Weber Alexander E, Alluri Ram K, Makhni Eric C, Bolia Ioanna K, Mayer Eric N, Harris Joshua D, Nho Shane J
USC Epstein Family Center for Sports Medicine at Keck Medicine of USC, Los Angeles, CA, USA.
Division of Sports Medicine, Department of Orthopedic Surgery, Henry Ford Health System, Detroit, MI, USA.
Hip Pelvis. 2020 Mar;32(1):42-49. doi: 10.5371/hp.2020.32.1.42. Epub 2020 Feb 26.
To identify potential differences in interportal capsulotomy size and cross-sectional area (CSA) using the anterolateral portal (ALP) and either the: (i) standard anterior portal (SAP) or (ii) modified anterior portal (MAP).
Ten cadaveric hemi pelvis specimens were included. A standard arthroscopic ALP was created. Hips were randomized to SAP (n=5) or MAP (n=5) groups. The spinal needle was placed at the center of the anterior triangle or directly adjacent to the ALP in the SAP and MAP groups, respectively. A capsulotomy was created by inserting the knife through the SAP or MAP. The length and width of each capsulotomy was measured using digital calipers under direct visualization. The CSA and length of the capsulotomy as a percentage of total iliofemoral ligament (IFL) side-to-side width were calculated.

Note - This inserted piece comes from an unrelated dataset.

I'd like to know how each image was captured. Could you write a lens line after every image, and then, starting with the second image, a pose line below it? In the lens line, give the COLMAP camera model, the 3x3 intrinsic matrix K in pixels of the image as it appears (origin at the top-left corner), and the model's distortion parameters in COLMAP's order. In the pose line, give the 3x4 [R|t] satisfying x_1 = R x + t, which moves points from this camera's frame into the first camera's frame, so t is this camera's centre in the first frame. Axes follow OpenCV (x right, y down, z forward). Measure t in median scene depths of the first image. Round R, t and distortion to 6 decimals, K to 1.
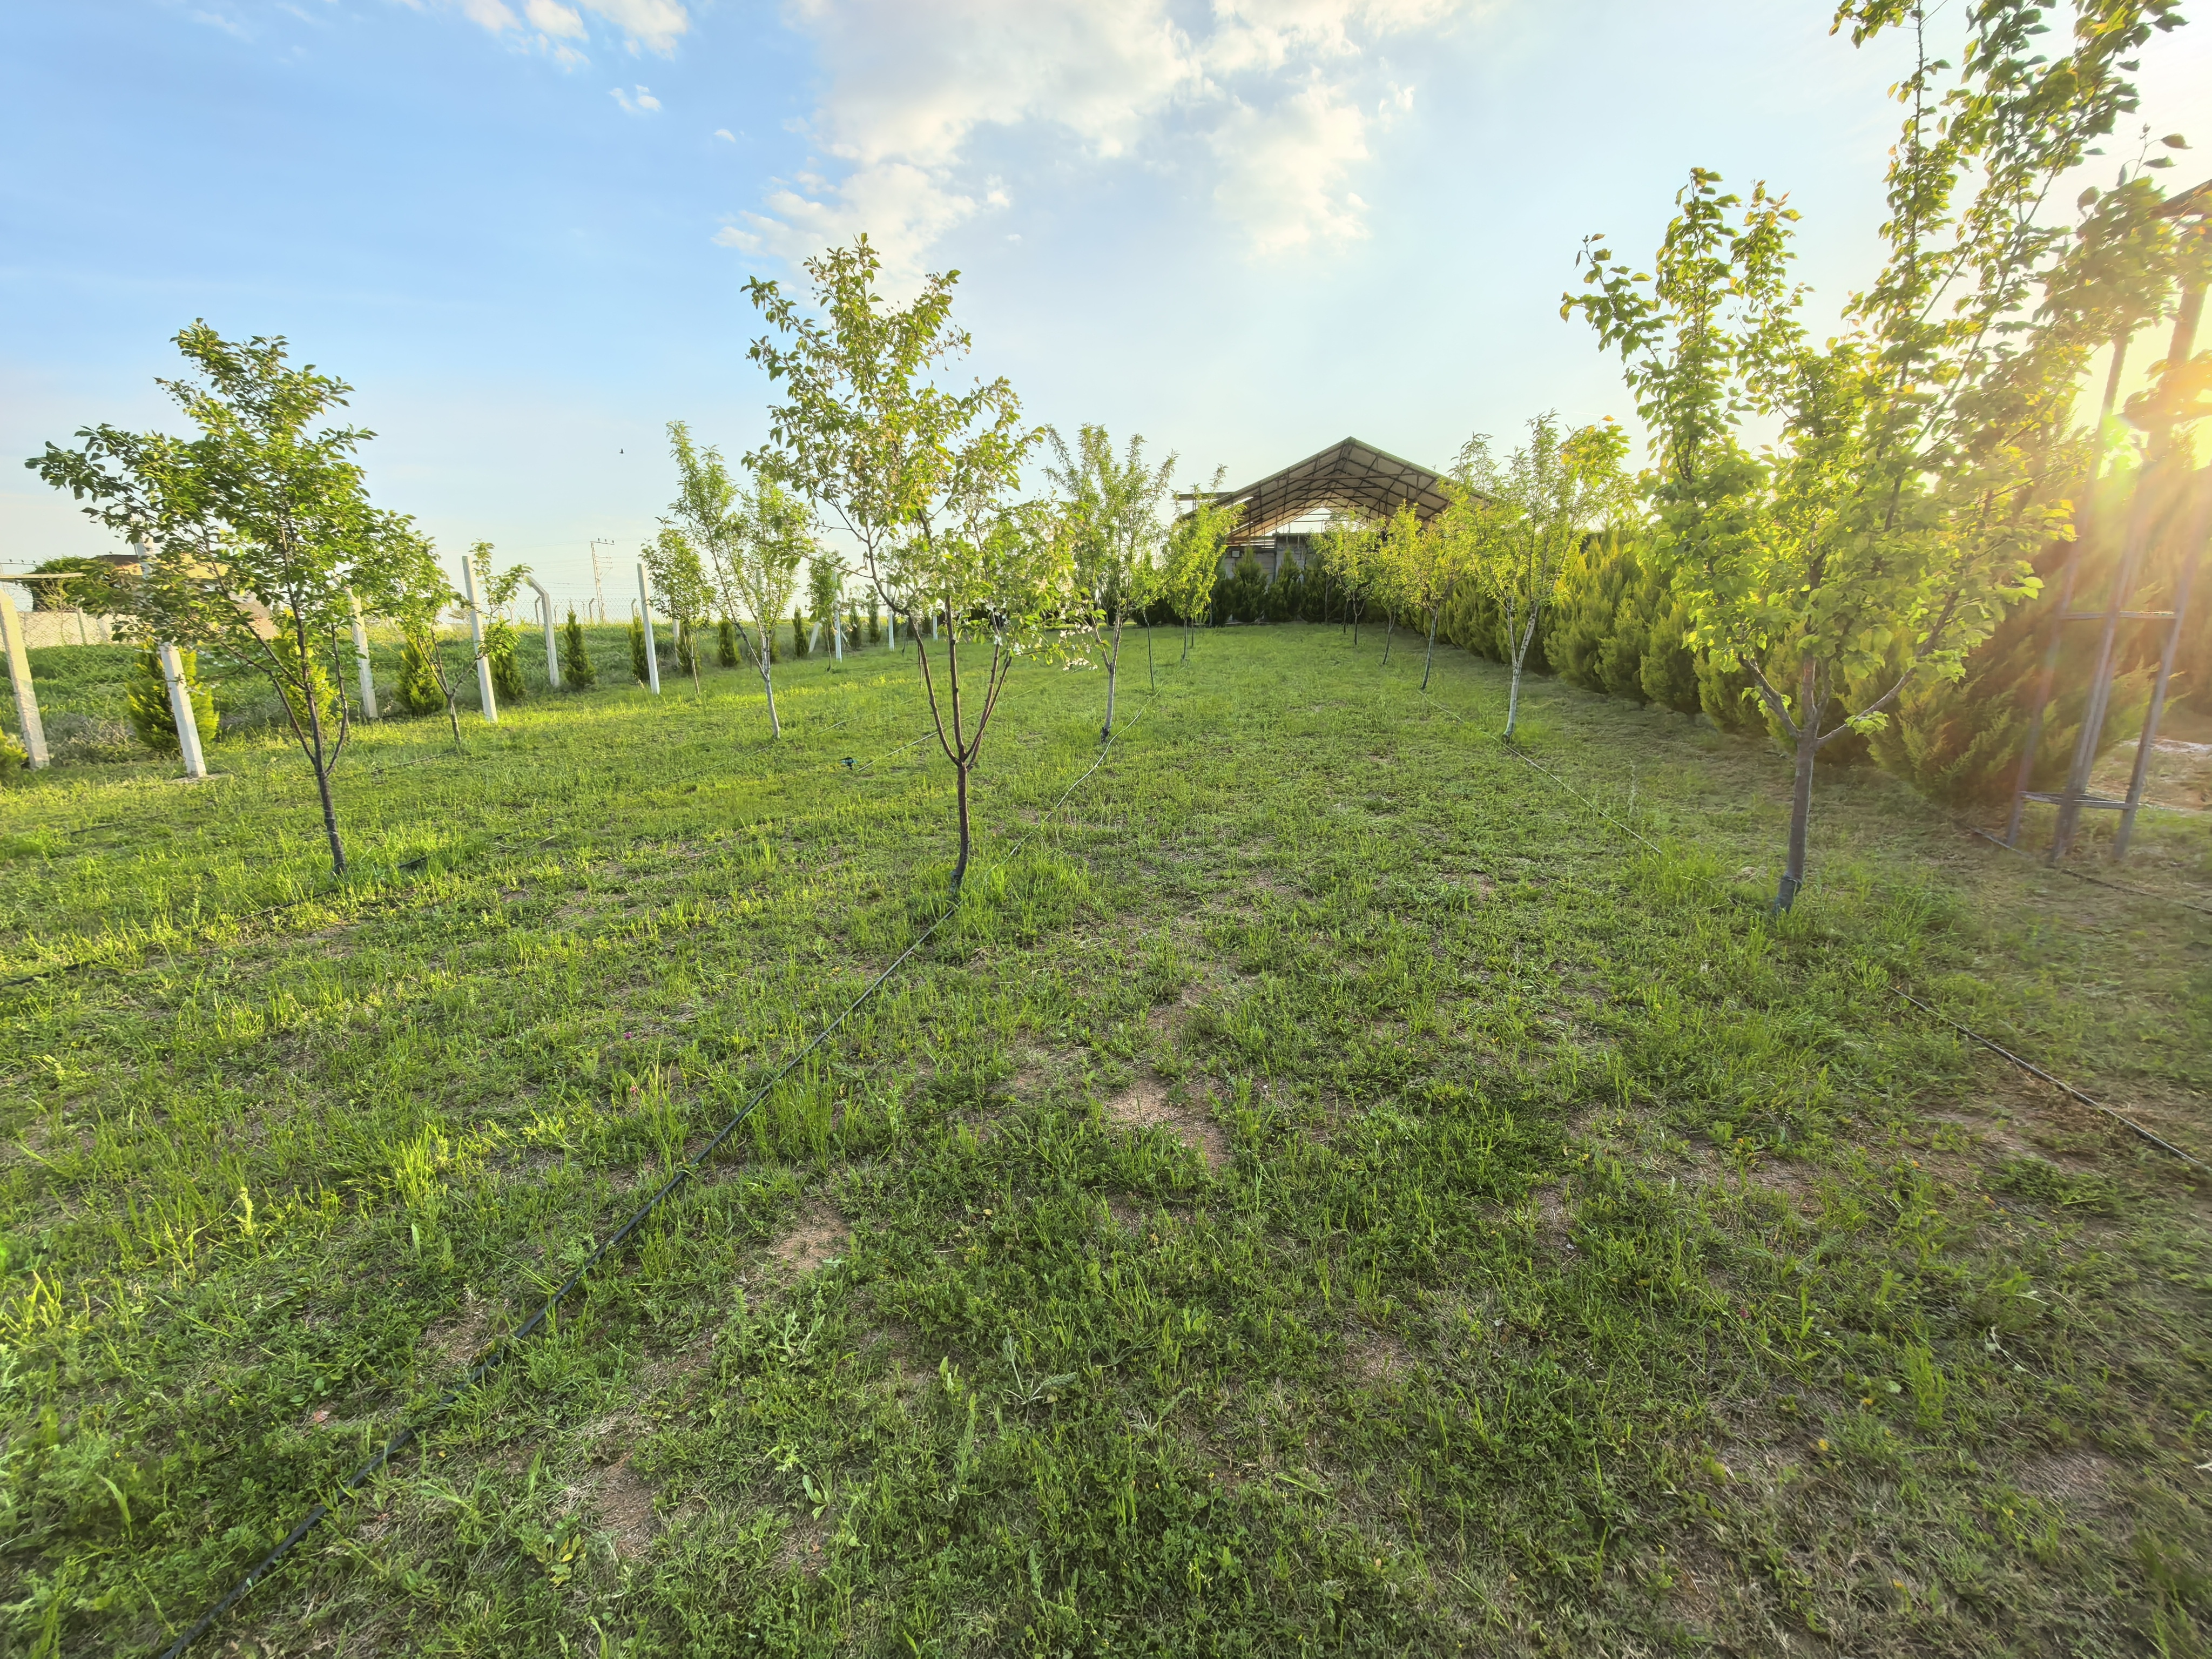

There were no differences in mean cadaveric age, weight or IFL dimensions between the groups. Capsulotomy CSA was significantly larger in the SAP group compared with the MAP group (SAP 2.16±0.64 cm vs. MAP 0.65±0.17 cm, =0.008). Capsulotomy length as a percentage of total IFL width was significantly longer in the SAP group compared with the MAP group (SAP 74.2±14.1% vs. MAP 32.4±3.7%, =0.008).
The CSA of the capsulotomy and the percentage of the total IFL width disrupted are significantly smaller when the interportal capsulotomy is performed between the ALP and MAP portals, compared to the one created between the ALP and SAP. Surgeons should be aware of this fact when performing hip arthroscopy.
使用前外侧入路(ALP)和以下两种入路之一,确定髋臼切迹大小和横截面积(CSA)的潜在差异:(i)标准前入路(SAP)或(ii)改良前入路(MAP)。
纳入10个尸体半骨盆标本。建立标准关节镜下ALP。将髋关节随机分为SAP组(n = 5)或MAP组(n = 5)。在SAP组和MAP组中,分别将脊椎穿刺针置于前三角中心或紧邻ALP处。通过将刀插入SAP或MAP进行髋臼切迹切开。在直视下使用数字卡尺测量每个髋臼切迹的长度和宽度。计算髋臼切迹的CSA以及髋臼切迹长度占股髂韧带(IFL)左右宽度的百分比。
两组之间的平均尸体年龄、体重或IFL尺寸无差异。与MAP组相比,SAP组的髋臼切迹CSA显著更大(SAP 2.16±0.64 cm对MAP 0.65±0.17 cm,P = 0.008)。与MAP组相比,SAP组中髋臼切迹长度占IFL总宽度的百分比显著更长(SAP 74.2±14.1%对MAP 32.4±3.7%,P = 0.008)。
与在ALP和SAP之间创建的髋臼切迹相比,当在ALP和MAP入路之间进行髋臼切迹切开时,髋臼切迹的CSA以及IFL总宽度中断的百分比显著更小。外科医生在进行髋关节镜检查时应注意这一事实。